Records to process below:

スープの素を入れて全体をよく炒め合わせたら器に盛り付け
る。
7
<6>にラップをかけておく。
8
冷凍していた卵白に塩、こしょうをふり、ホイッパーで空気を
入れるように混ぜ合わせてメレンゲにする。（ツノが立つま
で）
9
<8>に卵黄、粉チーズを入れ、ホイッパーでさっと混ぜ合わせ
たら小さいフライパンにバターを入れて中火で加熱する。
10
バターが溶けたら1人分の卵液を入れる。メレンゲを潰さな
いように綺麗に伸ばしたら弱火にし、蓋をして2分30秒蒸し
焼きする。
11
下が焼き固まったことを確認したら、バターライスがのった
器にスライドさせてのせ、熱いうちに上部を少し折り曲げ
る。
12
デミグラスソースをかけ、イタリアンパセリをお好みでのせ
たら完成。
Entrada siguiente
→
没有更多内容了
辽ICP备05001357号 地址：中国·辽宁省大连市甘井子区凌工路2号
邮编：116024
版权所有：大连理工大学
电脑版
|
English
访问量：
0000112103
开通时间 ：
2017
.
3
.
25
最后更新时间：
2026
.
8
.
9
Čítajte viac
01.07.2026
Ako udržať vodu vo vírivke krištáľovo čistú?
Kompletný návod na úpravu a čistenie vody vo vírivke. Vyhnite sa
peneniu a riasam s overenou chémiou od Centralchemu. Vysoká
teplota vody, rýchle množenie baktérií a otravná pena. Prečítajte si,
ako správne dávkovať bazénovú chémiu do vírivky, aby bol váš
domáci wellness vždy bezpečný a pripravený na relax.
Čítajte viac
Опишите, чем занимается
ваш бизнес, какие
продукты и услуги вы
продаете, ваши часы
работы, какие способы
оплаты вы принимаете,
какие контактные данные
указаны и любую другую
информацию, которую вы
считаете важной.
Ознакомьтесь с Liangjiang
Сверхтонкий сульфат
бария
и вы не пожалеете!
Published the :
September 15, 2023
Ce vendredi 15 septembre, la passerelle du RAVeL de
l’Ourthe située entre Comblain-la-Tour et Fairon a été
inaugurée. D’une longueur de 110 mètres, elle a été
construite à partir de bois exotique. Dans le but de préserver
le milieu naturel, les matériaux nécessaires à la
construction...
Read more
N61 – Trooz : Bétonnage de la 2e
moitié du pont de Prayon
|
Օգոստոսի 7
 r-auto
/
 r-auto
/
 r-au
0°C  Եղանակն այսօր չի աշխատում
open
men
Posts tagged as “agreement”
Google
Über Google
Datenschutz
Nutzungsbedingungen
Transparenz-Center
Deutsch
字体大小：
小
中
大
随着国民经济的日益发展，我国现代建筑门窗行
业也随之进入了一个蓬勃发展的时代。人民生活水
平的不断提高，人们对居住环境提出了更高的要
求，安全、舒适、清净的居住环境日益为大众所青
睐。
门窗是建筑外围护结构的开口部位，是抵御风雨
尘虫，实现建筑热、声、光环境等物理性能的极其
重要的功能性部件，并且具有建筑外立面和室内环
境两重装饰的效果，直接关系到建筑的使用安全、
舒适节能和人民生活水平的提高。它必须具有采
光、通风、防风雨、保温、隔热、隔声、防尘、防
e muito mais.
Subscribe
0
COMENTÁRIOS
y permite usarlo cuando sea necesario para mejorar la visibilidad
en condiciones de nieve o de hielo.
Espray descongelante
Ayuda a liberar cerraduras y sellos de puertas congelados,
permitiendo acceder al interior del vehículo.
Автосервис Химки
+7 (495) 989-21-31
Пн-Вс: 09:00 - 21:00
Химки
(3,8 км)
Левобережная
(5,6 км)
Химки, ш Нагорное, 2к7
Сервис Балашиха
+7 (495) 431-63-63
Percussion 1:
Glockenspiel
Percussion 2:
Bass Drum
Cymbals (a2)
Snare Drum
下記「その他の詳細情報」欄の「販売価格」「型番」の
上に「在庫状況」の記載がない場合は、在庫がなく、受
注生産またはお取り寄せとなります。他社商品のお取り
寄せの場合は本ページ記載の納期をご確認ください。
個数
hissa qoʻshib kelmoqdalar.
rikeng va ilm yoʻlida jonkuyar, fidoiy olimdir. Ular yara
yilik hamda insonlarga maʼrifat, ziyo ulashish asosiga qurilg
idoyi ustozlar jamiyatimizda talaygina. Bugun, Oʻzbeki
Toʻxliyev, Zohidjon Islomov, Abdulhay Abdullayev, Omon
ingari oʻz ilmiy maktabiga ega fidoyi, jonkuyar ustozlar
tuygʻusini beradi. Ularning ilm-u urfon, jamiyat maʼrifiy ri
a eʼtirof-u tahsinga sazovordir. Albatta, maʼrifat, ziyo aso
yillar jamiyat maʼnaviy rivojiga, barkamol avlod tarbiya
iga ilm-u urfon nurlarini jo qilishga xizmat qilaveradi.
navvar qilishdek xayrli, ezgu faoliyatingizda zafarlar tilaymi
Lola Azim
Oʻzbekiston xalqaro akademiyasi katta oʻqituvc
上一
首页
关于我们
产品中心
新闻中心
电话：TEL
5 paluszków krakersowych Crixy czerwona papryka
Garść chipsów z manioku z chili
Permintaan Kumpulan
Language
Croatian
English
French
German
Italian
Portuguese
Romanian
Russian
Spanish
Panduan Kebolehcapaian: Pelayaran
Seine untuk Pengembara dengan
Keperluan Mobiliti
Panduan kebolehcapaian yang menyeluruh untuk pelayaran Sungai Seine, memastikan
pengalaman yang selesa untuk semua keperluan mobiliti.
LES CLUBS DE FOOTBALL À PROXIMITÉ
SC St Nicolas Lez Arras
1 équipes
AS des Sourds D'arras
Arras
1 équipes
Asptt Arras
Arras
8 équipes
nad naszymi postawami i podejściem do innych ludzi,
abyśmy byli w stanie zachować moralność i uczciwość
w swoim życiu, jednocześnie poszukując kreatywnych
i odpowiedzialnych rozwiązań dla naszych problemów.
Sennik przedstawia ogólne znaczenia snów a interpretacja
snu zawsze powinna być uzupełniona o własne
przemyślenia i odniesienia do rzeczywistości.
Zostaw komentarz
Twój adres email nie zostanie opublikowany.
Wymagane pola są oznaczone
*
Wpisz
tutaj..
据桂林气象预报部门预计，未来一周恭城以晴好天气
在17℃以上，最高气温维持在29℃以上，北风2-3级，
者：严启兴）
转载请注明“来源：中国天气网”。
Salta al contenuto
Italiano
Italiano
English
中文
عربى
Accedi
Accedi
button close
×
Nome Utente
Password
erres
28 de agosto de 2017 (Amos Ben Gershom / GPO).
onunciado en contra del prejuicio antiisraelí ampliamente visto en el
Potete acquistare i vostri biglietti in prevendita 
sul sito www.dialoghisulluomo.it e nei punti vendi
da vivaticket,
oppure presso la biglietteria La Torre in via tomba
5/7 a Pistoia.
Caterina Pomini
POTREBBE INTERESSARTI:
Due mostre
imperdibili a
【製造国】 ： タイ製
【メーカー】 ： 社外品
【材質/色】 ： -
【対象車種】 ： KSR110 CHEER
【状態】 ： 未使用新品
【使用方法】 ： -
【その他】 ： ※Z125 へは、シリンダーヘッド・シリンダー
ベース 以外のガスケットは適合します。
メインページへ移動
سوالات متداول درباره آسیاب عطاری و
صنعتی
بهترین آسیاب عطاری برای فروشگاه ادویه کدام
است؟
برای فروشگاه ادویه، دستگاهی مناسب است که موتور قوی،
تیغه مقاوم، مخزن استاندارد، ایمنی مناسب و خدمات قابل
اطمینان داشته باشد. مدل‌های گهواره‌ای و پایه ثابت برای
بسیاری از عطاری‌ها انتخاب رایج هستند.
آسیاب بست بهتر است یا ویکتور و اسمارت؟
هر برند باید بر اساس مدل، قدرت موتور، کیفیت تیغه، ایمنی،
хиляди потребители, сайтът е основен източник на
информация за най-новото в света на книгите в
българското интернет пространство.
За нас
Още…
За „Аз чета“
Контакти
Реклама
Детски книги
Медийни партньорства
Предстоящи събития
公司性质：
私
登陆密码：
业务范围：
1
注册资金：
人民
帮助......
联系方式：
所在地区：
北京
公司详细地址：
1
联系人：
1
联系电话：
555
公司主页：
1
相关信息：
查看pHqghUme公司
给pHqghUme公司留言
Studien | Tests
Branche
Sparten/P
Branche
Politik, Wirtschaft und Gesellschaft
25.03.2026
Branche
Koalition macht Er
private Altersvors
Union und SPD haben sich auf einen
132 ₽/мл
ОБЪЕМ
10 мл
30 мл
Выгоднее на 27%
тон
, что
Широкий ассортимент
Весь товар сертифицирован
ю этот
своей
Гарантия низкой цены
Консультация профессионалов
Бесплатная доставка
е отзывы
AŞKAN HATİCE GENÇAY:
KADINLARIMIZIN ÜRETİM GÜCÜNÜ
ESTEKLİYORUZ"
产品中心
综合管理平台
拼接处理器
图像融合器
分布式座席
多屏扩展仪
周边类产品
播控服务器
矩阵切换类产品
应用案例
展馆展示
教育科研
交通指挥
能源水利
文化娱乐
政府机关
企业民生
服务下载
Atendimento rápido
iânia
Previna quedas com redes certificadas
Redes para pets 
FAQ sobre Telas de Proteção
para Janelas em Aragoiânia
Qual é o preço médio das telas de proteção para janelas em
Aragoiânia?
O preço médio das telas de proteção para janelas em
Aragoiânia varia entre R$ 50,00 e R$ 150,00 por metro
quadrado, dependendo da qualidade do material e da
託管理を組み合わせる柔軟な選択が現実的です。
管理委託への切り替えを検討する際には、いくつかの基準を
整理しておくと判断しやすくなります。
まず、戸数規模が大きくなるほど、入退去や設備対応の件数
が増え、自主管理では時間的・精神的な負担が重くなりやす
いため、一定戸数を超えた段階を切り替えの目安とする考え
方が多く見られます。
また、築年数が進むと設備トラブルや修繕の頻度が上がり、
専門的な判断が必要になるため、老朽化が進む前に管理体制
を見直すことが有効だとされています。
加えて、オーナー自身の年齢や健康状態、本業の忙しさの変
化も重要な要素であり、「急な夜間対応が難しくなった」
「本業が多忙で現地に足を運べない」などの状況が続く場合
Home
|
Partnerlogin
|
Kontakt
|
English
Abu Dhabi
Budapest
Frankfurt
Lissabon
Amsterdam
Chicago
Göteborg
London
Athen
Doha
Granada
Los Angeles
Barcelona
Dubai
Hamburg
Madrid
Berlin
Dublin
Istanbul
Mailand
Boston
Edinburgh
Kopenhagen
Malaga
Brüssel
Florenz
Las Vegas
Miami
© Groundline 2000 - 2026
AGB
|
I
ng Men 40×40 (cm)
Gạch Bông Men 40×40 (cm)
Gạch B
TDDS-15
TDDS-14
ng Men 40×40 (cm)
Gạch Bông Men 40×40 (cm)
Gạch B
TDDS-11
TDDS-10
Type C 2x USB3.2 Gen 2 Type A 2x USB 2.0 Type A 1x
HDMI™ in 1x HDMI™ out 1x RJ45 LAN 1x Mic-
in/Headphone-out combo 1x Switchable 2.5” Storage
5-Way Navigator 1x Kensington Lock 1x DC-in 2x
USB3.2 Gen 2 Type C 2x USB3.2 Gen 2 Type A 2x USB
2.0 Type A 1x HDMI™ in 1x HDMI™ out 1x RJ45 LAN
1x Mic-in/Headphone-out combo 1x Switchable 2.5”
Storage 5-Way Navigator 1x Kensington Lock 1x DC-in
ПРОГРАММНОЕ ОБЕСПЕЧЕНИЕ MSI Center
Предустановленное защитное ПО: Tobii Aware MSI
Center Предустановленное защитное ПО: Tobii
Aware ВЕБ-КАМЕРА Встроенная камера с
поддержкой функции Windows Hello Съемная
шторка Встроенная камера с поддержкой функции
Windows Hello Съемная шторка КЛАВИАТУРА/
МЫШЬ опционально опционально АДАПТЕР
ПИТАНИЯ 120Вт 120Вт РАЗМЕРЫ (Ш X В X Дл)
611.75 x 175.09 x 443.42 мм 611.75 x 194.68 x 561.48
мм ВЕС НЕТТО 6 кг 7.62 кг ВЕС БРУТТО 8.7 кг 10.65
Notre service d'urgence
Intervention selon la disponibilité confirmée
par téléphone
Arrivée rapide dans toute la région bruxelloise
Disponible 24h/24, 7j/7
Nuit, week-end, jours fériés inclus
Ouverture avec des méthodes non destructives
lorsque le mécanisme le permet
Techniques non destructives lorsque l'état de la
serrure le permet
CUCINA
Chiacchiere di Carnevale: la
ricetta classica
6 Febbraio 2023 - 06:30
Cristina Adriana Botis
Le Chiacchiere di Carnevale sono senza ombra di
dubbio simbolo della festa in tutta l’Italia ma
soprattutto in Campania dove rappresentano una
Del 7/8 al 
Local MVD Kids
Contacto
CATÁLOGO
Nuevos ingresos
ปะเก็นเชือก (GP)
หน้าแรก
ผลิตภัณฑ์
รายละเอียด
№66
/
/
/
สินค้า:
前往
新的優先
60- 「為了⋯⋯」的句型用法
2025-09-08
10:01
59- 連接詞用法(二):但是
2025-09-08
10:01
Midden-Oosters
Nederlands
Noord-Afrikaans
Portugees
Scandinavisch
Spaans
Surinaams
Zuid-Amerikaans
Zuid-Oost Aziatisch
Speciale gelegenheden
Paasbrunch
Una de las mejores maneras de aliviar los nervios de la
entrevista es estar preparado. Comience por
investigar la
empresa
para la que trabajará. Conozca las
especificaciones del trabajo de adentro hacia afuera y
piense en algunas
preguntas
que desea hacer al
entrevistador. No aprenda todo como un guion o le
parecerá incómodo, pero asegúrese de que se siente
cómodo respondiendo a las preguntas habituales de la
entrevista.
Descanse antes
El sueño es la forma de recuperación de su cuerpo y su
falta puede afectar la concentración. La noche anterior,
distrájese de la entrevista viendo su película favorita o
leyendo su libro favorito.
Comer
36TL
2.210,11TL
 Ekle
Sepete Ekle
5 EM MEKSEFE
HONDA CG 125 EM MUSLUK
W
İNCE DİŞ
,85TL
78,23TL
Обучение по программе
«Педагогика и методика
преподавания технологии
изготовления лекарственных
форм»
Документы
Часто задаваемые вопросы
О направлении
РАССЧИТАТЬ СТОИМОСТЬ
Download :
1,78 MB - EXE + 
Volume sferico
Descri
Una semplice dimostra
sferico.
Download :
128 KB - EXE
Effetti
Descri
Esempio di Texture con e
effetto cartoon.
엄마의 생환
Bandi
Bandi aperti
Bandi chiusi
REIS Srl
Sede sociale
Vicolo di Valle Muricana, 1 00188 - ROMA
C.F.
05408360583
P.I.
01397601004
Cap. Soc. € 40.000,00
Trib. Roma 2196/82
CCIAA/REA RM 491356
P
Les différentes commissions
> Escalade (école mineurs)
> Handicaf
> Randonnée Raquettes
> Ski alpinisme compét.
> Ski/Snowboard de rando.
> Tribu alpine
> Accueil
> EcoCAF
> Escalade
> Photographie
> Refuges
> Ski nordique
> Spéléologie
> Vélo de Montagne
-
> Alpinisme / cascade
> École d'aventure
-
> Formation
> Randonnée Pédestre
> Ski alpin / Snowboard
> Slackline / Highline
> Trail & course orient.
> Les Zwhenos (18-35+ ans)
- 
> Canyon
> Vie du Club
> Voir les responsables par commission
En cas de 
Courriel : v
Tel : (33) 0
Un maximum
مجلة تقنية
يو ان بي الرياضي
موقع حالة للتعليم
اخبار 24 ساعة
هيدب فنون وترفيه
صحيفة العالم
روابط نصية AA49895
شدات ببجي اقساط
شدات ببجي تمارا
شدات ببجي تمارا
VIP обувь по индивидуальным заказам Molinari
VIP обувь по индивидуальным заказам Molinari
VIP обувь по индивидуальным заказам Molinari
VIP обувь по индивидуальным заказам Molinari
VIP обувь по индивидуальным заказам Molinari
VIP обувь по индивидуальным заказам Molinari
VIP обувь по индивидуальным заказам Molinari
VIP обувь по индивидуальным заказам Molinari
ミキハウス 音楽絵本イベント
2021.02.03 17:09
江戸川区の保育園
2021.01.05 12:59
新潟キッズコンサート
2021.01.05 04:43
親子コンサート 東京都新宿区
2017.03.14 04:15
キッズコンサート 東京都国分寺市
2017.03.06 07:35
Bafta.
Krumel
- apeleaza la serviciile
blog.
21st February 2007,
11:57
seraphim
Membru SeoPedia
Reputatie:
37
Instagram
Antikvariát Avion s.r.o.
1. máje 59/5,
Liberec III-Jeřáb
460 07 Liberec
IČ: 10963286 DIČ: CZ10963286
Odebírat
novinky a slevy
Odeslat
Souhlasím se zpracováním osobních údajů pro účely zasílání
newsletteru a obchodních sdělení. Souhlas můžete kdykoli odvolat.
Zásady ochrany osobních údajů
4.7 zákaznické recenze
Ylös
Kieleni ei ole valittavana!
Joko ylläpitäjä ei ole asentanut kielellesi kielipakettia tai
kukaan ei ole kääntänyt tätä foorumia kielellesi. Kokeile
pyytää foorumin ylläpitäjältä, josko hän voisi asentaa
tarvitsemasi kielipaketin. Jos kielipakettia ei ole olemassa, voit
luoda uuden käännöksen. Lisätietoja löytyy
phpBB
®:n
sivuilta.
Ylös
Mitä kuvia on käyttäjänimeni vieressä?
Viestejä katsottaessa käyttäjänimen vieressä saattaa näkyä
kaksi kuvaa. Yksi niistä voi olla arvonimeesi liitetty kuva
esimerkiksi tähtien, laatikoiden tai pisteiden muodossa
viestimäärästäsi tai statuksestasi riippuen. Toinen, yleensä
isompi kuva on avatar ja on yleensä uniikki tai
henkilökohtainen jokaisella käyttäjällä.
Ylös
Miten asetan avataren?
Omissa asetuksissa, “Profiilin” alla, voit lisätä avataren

End of Records to process.

- How to complete this task
Once you have counted the lines above that contain "ایمنی", give that number alone.

- Exercise output
2